Automation's Allure: Speed Without Traction
As digital platforms like YouTube exploded with billions of hours of user uploads, companies realized they needed algorithms to automatically filter and categorize content. While these algorithms excelled at identifying explicit content based on predetermined parameters, they stumbled when confronted with the sophistication of rapidly adapting malicious actors. Occasionally they would flag benign content as harmful. It wasn’t (and still isn’t) a perfect science.
However, this approach, while accelerating review, focused primarily on identifying harmful actions rather than the actors themselves. This puts platforms in a perpetual game of catch-up. Each new wave of malicious strategies demands a corresponding update in detection algorithms—a reactive cycle that struggles to get ahead of those bent on sowing discord or spreading harm.
Targeting the Actor, Not Just the Actions
A deeper analysis of moderated content revealed a recurring theme - the use of inauthentic or fake identities to commit crime, spread misinformation, and instigate other harms. Imagine a play where a single actor plays multiple roles, using various disguises. If you focus only on each individual role (or action), you're constantly on the defensive. But by identifying and addressing the actor behind these roles, we can stop a multitude of deceptive acts.
Trusted identities, in contrast, rarely engage in malicious harmful behavior. They are built over time and made up of multiple traditional identifiers sourced from around the world. They also demonstrate connections with other people, organizations and places. And, they can’t be faked by scammers and bad actors.
Refocusing Automation Using the Power of Identities
Targeting the root cause rather than the symptom offers a more sustainable and scalable solution. By channeling automation towards separating trusted versus counterfeit identities, we can pre-emptively thwart a vast chunk of harmful content. This not only streamlines content moderation but also makes it more resilient against future threats.
With an identity trust solution, organizations can verify the identity behind user-generated content and enhance their moderation efforts—because a trusted identity will behave more reliably.
On the other side of the user spectrum, a proven trust solution can help moderators quickly—even automatically—assess when an individual is a risk to the platform, from the very beginning at signup or anywhere along their journey.

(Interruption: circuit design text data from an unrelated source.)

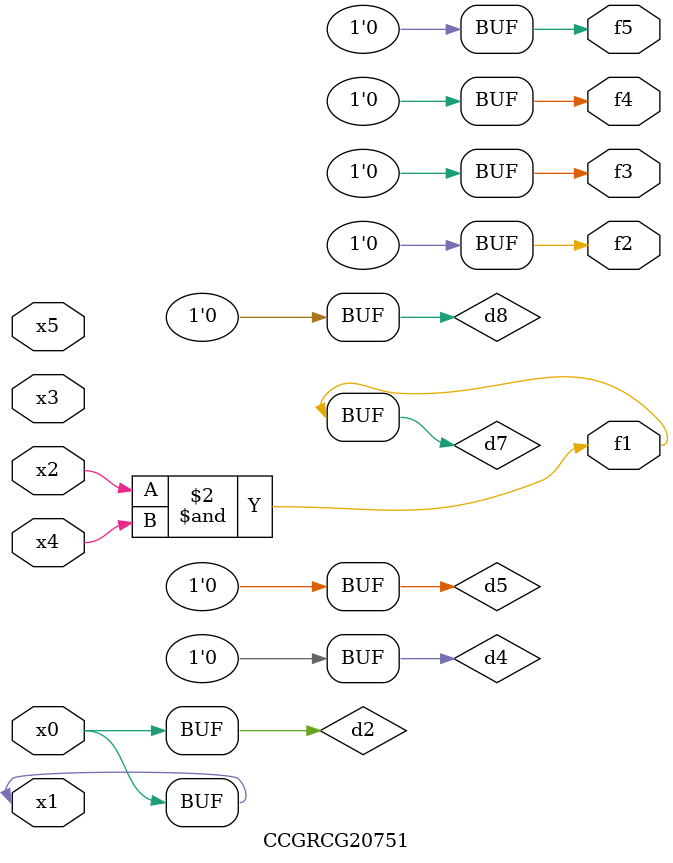
<source format=v>
module CCGRCG20751(
	input x0, x1, x2, x3, x4, x5,
	output f1, f2, f3, f4, f5
);

	wire d1, d2, d3, d4, d5, d6, d7, d8, d9;

	nand (d1, x1);
	buf (d2, x0, x1);
	nand (d3, x2, x4);
	and (d4, d1, d2);
	and (d5, d1, d2);
	nand (d6, d1, d3);
	not (d7, d3);
	xor (d8, d5);
	nor (d9, d5, d6);
	assign f1 = d7;
	assign f2 = d8;
	assign f3 = d8;
	assign f4 = d8;
	assign f5 = d8;
endmodule

</source>
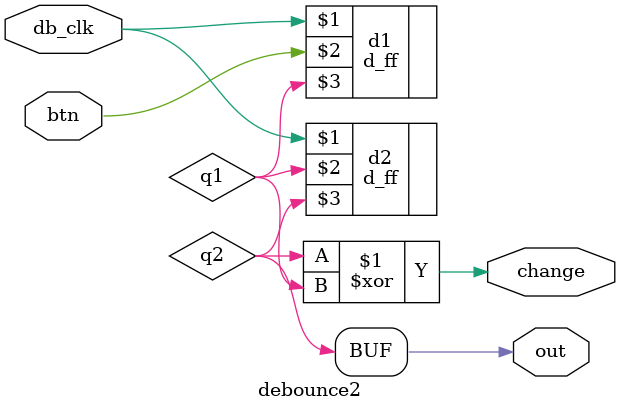
<source format=v>
`timescale 1ns / 1ps

module debounce2(
        input btn, db_clk,
        output out, change
    );
//    wire clk_out;
    wire q1;
    wire q2;
//    reg clock_period = 12_500_000;

//    slow_clock db_clk(clk_in, clock_period, clk_out);
    d_ff d1 (db_clk, btn, q1);
    d_ff d2 (db_clk, q1, q2);
    
//    if (q1 == 1'b1 && q2 == 1'b1)
//        temp = 1'b1;
//    else
//        temp = 1'b0;
    assign out = q2;
    assign change = q2 ^ q1;
endmodule

</source>
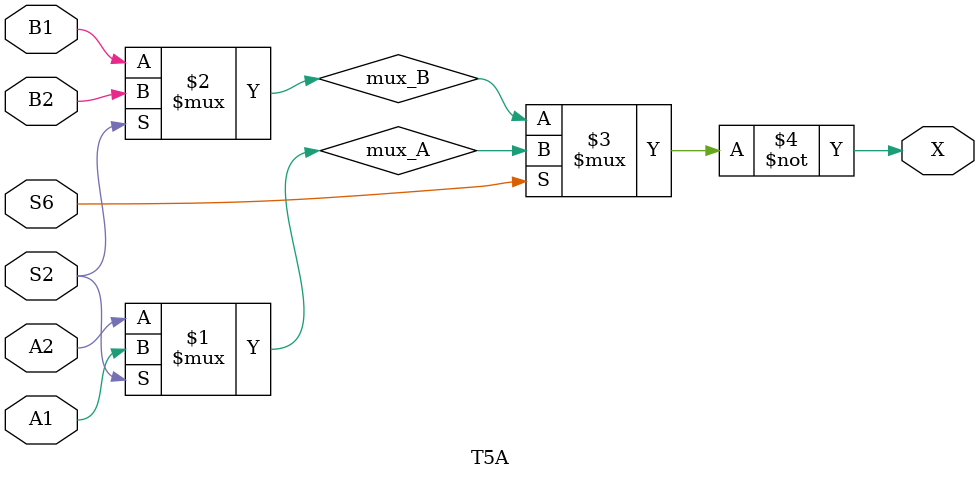
<source format=v>


`timescale 1ns/100ps

// Terminals and polarities checked ok
// S4 ignored because it's always connected to S1 (~S2) ?
// See fujitsu_av_cells.svg for cell trace

// S6,S2  |  ~X
//  00    |  B1
//  01    |  B2
//  10    |  A2
//  11    |  A1

module T5A(
	input A1, A2,
	input B1, B2,
	input S2, S6,
	output X
);

wire mux_A = S2 ? A1 : A2;
wire mux_B = S2 ? B2 : B1;
assign X   = ~(S6 ? mux_A : mux_B);	// tmax = 3.3ns

endmodule

</source>
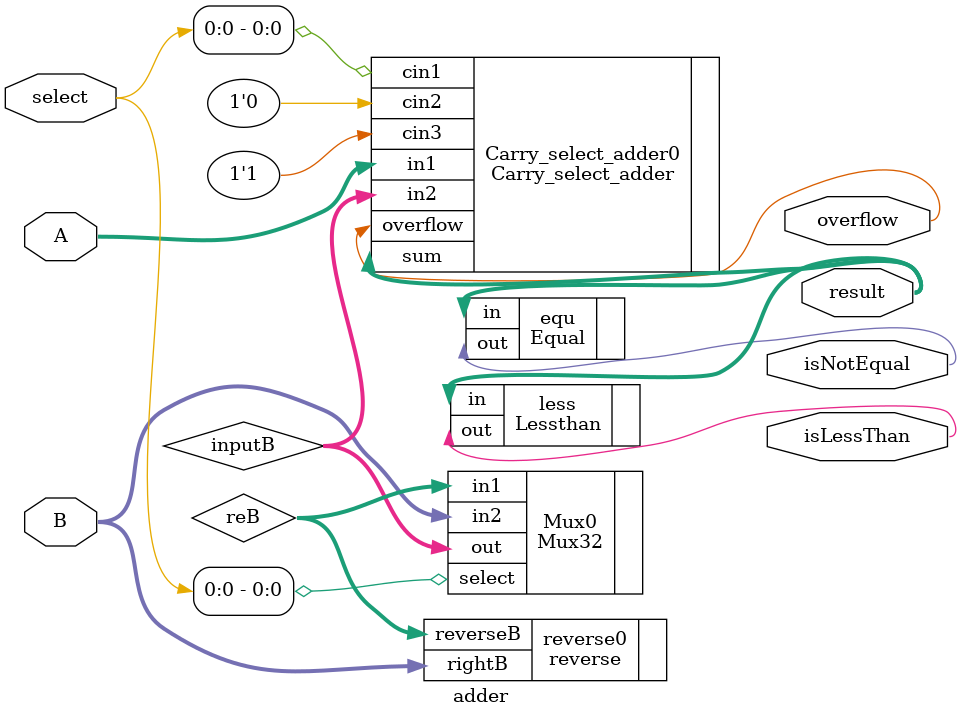
<source format=v>
module adder(A, B, select, result,
 overflow, isNotEqual, isLessThan);
  input [31:0]A, B;
  input [4:0]select;
  output [31:0]result;
  output overflow, isNotEqual, isLessThan;
  wire [31:0]inputB;
  wire [31:0]reB;
  
  Mux32 Mux0(
	       .in1(reB[31:0]),
			 .in2(B[31:0]),
			 .select(select[0]),
			 .out(inputB[31:0])
  );
  
  reverse reverse0(
          .rightB(B[31:0]),
			 .reverseB(reB[31:0])
  );
  
  Carry_select_adder Carry_select_adder0(
          .in1(A[31:0]),
	       .in2(inputB[31:0]),
			 .cin1(select[0]),
			 .cin2(1'b0),
			 .cin3(1'b1),
			 .sum(result[31:0]),
			 .overflow(overflow)
  );
  
  Equal equ(
          .in(result[31:0]),
			 .out(isNotEqual)
  );
  
  Lessthan less(
          .in(result[31:0]),
			 .out(isLessThan)
  );
endmodule
</source>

This approach is forward-thinking, as it narrows down the battlefield. By pinning down and acting against these fake profiles, platforms can effectively eliminate the primary culprits behind malicious content dissemination. It's an approach that is both proactive and future-proof, ensuring that as new malicious tactics emerge, they're met with a robust defense that stops them at their origin.
Bolster the Process with an Identity Trust Solution
Integrating an identity trust solution into the content moderation process empowers trust and safety teams to be even better at what they do best. Speed and accuracy of moderation efforts is improved, and non-trusted identities can get the scrutiny they deserve.
The ever-evolving landscape of content moderation emphasizes the necessity of proactive and preventative approaches. By shifting our focus from merely responding to individual actions to targeting the actors orchestrating them, we not only address today's challenges but also fortify our defenses against the threats of tomorrow.
The end result is an improved experience for good users, a safer environment for online interaction and a trust & safety team that can feel better and perform better.